EXERCISE INPUTS
-*-
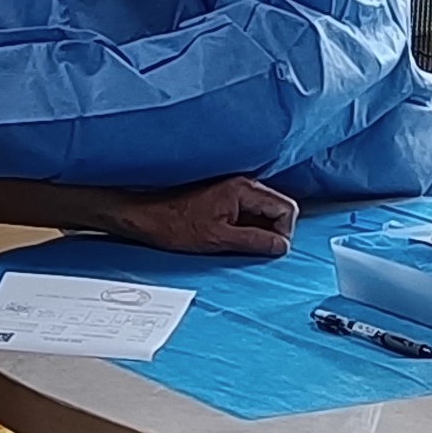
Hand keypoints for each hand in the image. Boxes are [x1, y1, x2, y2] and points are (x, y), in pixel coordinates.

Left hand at [105, 175, 297, 257]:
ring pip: (263, 210)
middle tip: (259, 249)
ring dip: (260, 229)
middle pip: (277, 207)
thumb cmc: (174, 224)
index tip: (273, 249)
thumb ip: (255, 241)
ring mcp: (232, 188)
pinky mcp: (222, 196)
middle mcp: (241, 183)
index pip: (286, 208)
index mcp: (243, 189)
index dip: (285, 232)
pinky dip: (247, 225)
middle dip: (275, 230)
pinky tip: (231, 237)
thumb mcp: (219, 239)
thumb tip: (281, 247)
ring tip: (241, 243)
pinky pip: (247, 210)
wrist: (145, 215)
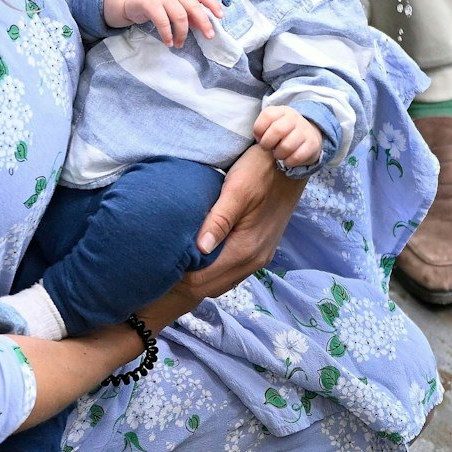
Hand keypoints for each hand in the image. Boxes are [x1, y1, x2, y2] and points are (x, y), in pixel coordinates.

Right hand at [107, 0, 222, 48]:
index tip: (220, 16)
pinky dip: (167, 34)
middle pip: (193, 6)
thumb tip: (203, 26)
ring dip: (183, 33)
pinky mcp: (149, 3)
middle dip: (204, 23)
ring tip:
-*-
YOUR OBJECTIVE
Return the material line for line, from its beginning to the line that contains "middle pip: (277, 207)", with the pictures left out.

RESULT OF THIS EXERCISE
Hand keypoints for each hand in the image. Boxes are [x1, y1, x2, y2] and points are (x, y), in pixel coordinates.

Left hand at [105, 175, 297, 257]:
ring pip: (263, 210)
middle tip: (259, 249)
ring dip: (260, 229)
middle pip: (277, 207)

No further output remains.